Its efforts to turn SharePoint into a viable legal document management system have been the subject of many column inches, with Legal IT Insider founder Charles Christian famously comparing the DMS to the Monty Python dead parrot. But, we can reveal, Lewis Silkin has literally just signed on the line with NetDocuments in a move that will give the Utah-headquartered cloud-based DMS challenger its seventh site in the UK top 100. Nikec Solutions is the implementation partner.
The selection follows a two-way pitch between iManage Cloud and NetDocuments that began in around April and involved both a project board and reference group of 16 people that included partners, associates and business services people, who had significant input into the decision.
The project board consisted of head of IT Carol Skinner (pictured), service desk manager Michelle Taylor, chief executive Ian Jeffery and COO Graeme Wood.
Vendors were given two two-hour sessions: the first to demo the solution in broad terms and the second to demonstrate any advanced capability.
Skinner and her team then sat down for a oneto-one with the reference group and walked them through the two systems side by side, asking them to do what they do on a daily basis to see how the two systems compared in performance.
Skinner told us: “The group preferred the UI of NetDocuments. iManage felt disjointed; they have done some good stuff in Outlook but the web view looked a bit antiquated and not joined up.”
“The whole look and feel of NetDocuments was more joined up.”
With cloud the only option for the firm, Skinner says that speaking to other firms was of little help in terms of comparing the two systems because “no big UK firms have yet rolled out the iManage Cloud.”
Questions over performance and uptime were largely handled by the RFP and Skinner says: “We spoke to Travers, but they hadn’t rolled NetDocuments out yet and were just going through the process of setting it up.”
Things that swung it for NetDocuments in the feedback included:
– Users liked NetDocuments dashboard. Skinner said: “The expectation is that they will live there and that’s the thing they will see at home and everywhere.”
– iManage doesn’t have an Android app and a third of Lewis Silkin users use Android
– Cloud maturity: Lewis Silkin preferred NetDocuments’ longstanding accreditations
– NetDocuments has been integrated with Microsoft Office 365 since 2016 and users liked the seamlessness
– The feedback from users was that NetDocuments’
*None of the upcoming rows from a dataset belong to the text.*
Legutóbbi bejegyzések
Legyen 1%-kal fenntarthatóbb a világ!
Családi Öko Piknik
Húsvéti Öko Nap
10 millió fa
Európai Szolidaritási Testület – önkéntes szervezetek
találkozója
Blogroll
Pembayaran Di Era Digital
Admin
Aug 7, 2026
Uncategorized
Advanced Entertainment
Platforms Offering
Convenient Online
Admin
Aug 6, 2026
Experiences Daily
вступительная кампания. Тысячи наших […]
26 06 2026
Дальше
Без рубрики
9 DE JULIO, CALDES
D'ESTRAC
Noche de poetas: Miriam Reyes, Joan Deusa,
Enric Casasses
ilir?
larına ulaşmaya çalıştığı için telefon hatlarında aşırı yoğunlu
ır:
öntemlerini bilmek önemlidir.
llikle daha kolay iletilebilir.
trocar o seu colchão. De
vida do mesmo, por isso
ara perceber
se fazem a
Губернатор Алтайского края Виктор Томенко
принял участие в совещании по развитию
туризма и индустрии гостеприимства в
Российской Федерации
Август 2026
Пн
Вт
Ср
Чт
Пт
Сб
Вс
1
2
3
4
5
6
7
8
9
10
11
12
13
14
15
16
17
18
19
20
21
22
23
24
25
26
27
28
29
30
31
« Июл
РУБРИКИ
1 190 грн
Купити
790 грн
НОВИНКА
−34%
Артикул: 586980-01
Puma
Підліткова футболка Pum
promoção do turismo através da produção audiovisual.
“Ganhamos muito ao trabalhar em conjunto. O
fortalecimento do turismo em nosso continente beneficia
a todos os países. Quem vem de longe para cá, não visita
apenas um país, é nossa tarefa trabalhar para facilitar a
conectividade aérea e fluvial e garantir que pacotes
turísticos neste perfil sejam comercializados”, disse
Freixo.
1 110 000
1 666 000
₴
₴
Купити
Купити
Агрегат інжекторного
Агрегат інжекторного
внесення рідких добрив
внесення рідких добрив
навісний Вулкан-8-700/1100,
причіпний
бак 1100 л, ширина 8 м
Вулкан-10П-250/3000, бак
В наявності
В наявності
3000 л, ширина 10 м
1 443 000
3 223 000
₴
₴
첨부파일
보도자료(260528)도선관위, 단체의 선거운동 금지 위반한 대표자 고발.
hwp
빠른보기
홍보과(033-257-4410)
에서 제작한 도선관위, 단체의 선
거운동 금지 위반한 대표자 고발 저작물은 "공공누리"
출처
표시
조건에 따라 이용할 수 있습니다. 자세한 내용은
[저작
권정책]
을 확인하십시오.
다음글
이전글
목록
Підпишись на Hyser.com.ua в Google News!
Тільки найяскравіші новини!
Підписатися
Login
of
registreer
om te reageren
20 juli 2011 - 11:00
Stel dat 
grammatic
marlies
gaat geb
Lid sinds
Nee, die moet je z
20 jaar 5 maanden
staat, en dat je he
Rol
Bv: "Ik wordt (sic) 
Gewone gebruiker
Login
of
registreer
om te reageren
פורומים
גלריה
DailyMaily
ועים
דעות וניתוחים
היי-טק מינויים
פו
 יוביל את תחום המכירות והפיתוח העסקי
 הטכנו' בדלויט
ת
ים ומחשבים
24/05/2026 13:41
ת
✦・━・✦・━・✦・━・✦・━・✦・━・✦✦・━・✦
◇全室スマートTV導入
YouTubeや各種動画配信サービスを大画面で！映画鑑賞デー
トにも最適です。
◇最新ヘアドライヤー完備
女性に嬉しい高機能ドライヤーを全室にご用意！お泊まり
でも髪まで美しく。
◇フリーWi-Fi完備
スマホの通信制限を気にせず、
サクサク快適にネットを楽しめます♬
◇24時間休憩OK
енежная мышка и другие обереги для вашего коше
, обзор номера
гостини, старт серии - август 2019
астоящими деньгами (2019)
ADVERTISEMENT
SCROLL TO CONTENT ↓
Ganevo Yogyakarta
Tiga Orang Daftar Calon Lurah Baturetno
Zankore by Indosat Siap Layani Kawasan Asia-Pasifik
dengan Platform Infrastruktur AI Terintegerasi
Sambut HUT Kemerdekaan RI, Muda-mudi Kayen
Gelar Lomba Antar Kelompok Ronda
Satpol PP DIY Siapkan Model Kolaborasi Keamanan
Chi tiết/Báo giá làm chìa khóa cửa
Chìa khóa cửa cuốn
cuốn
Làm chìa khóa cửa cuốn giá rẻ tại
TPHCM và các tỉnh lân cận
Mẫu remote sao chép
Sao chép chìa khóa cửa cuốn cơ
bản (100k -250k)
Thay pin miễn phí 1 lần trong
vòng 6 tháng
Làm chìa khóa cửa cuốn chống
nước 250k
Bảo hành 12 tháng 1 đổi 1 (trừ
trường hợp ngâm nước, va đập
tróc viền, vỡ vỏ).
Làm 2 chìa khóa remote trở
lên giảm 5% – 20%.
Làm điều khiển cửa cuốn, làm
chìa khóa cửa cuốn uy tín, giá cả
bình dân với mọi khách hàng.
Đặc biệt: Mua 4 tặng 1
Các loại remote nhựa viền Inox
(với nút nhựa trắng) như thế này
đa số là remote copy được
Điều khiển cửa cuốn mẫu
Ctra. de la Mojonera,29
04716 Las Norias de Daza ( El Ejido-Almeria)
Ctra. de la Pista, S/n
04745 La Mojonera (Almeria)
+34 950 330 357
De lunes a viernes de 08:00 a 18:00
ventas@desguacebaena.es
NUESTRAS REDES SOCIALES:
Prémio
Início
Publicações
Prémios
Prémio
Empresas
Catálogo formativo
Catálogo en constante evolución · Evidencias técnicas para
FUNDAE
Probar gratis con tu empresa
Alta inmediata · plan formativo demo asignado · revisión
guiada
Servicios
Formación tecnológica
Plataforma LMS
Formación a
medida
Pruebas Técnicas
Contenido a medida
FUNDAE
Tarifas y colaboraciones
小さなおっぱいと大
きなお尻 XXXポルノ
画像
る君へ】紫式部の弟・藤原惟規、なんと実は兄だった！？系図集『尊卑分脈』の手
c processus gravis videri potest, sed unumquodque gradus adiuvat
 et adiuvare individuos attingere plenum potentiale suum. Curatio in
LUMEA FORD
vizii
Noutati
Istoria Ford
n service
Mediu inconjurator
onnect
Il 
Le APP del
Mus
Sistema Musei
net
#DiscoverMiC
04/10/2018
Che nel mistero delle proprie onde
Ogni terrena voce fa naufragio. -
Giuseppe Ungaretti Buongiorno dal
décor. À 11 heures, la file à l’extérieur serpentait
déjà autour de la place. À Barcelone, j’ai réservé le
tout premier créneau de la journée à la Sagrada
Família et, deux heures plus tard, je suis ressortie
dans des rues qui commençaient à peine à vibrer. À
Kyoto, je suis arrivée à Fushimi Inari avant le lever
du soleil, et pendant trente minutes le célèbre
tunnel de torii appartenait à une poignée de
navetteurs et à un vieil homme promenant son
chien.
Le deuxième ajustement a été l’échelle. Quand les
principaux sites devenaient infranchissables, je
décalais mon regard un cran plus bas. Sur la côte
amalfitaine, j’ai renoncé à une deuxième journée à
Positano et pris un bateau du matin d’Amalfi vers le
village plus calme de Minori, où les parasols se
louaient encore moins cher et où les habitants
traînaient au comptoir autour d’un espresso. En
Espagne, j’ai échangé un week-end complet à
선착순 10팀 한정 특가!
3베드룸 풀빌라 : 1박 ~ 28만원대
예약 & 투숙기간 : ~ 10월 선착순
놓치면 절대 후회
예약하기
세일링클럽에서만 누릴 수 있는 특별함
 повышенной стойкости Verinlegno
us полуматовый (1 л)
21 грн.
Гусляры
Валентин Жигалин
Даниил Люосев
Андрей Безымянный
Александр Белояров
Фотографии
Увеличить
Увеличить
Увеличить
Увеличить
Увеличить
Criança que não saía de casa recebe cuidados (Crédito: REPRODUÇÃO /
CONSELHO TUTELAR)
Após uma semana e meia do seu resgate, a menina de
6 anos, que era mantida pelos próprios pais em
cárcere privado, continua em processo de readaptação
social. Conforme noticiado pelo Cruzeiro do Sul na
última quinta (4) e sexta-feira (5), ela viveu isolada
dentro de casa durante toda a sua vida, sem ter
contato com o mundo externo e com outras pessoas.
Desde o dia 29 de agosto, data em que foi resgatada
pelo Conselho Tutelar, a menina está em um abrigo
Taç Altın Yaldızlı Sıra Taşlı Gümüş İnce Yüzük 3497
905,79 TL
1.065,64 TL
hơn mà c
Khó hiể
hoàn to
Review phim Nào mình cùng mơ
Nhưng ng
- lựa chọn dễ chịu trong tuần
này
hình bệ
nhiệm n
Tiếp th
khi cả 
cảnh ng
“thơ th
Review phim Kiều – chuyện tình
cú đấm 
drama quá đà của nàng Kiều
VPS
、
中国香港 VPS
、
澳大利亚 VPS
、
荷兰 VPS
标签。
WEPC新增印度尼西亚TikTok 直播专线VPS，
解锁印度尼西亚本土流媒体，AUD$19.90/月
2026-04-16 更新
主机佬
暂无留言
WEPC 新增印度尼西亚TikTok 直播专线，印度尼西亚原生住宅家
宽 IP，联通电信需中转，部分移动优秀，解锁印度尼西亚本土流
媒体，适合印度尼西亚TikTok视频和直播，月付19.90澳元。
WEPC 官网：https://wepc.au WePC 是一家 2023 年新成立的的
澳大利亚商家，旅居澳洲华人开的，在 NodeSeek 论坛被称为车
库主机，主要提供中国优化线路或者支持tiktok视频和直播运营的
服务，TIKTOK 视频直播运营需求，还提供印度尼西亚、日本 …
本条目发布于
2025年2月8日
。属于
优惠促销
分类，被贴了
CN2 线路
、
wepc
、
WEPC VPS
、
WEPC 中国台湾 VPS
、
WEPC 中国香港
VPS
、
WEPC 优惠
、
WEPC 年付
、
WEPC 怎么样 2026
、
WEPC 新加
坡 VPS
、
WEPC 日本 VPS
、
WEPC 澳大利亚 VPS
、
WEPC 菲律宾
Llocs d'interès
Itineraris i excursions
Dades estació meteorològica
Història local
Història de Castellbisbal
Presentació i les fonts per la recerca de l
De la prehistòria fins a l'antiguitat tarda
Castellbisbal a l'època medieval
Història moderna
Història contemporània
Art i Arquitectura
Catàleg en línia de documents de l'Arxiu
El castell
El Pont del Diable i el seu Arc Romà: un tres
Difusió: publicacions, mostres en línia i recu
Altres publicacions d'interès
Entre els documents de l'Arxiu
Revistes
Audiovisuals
“UI within Outlook is really flexible in terms of where it sits, and it can be as large or small as you want it.” Skinner said: “iManage takes up a third of the page and is a bit intrusive.”
While much has been made of iManage’s acquisition of RAVN Systems and the additional search and analytics capability that brings, Skinner said that didn’t factor in the decision and “was an extra cost.”
“NetDocuments has good search functionality and I’m happy that it meets what we need,” Skinner said.
While NetDocuments was cheaper, Skinner says that wasn’t part of the selection process and the reference group weren’t told the cost in advance. “We didn’t want that to become the decision maker: you can always negotiate on costs,” she said.
Lewis Silkin is another example of the growing confidence of law firms, in particular Mimecast users, in moving their core systems to the cloud and the firm did not explicitly ask for client permission. “We answer so many client surveys and they are not worried about the cloud but they want you to have the right security,” Skinner said.
Lewis Silkin long ago outsourced all of its infrastructure with Exponential-e and uses cloud solutions such as ObjectiveManager for appraisals and business plans.
With regard to the parrot, Skinner says: “We’re on SharePoint 2007, which is now out of support. It’s been brilliant and done us proud for 10 years, but we now need more cloud functionality without having to use Citrix and need to work differently.”